Dornan T L, Peck G M, Dow J D, Tattersall R B
Diabetes Unit, University Hospital, Nottingham.
Diabet Med. 1992 Nov;9(9):860-5. doi: 10.1111/j.1464-5491.1992.tb01906.x.
All 98 elderly patients who were known to have diabetes on the lists of two inner-city general practices were interviewed and examined in their own homes. They were characterized in terms of their prevalence of vascular complications, metabolic control, perceived health (measured by the Nottingham Health Profile), frequency of hospital and general practice contacts and use of domiciliary 'support services' and compared to 98 control subjects with an identical age/gender distribution. Mean haemoglobin A1 in the diabetic patients was 9.9 +/- 2.5%, few of them had suffered severe hyperglycaemia (10%) or hypoglycaemia (5%) and they were little more obese than controls (mean body mass index 26.2 +/- 4.2 vs 24.6 +/- 4.1 kg m-2; 95% confidence interval for the difference 0.4-2.8; p < 0.01). All complications were more prevalent in diabetic patients and the difference was statistically significant for visual impairment, strokes, impaired mental test scores, absent vibration sense, and absent leg pulses. Cataract was more common than retinopathy as a cause of visual disability. Diabetic patients perceived their health to be much worse than controls and were more often depressed. No measure of perceived health correlated with haemoglobin A1. We conclude that care of the diabetic elderly should not be too narrowly focused on 'metabolic' goals.

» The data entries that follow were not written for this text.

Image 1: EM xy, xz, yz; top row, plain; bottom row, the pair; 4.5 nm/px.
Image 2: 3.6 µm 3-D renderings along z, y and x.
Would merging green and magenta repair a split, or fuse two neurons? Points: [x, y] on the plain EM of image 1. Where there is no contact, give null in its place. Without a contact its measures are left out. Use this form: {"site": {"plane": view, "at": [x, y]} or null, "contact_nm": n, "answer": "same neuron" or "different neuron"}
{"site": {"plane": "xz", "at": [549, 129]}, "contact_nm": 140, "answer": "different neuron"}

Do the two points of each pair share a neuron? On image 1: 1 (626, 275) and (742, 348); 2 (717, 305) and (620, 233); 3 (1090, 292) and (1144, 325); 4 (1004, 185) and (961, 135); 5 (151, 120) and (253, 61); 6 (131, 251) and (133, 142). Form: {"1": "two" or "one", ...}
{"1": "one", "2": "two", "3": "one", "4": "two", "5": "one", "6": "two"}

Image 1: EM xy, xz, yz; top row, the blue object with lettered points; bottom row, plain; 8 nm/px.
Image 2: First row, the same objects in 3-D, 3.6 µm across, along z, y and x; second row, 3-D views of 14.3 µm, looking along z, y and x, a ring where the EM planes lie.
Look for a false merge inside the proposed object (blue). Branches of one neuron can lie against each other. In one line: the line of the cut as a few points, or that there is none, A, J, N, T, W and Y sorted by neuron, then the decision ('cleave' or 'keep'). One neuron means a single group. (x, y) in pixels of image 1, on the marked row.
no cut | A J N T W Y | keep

对来自两家市中心全科诊所名单上已知患有糖尿病的98名老年患者进行了家访,对他们进行了访谈和检查。根据他们血管并发症的患病率、代谢控制情况、自我感知健康状况(通过诺丁汉健康量表测量)、住院和全科诊所就诊频率以及使用家庭“支持服务”的情况进行了特征描述,并与98名年龄/性别分布相同的对照受试者进行了比较。糖尿病患者的平均糖化血红蛋白A1为9.9±2.5%,很少有人发生严重高血糖(10%)或低血糖(5%),他们比对照组略胖(平均体重指数26.2±4.2 vs 24.6±4.1 kg/m²;差异的95%置信区间为0.4 - 2.8;p<0.01)。所有并发症在糖尿病患者中更为普遍,在视力障碍、中风、心理测试分数受损、振动觉缺失和下肢脉搏消失方面差异具有统计学意义。作为视力残疾的原因,白内障比视网膜病变更常见。糖尿病患者认为自己的健康状况比对照组差得多,且更常出现抑郁情绪。自我感知健康状况的各项指标与糖化血红蛋白A1均无相关性。我们得出结论,对老年糖尿病患者的护理不应过于狭隘地专注于“代谢”目标。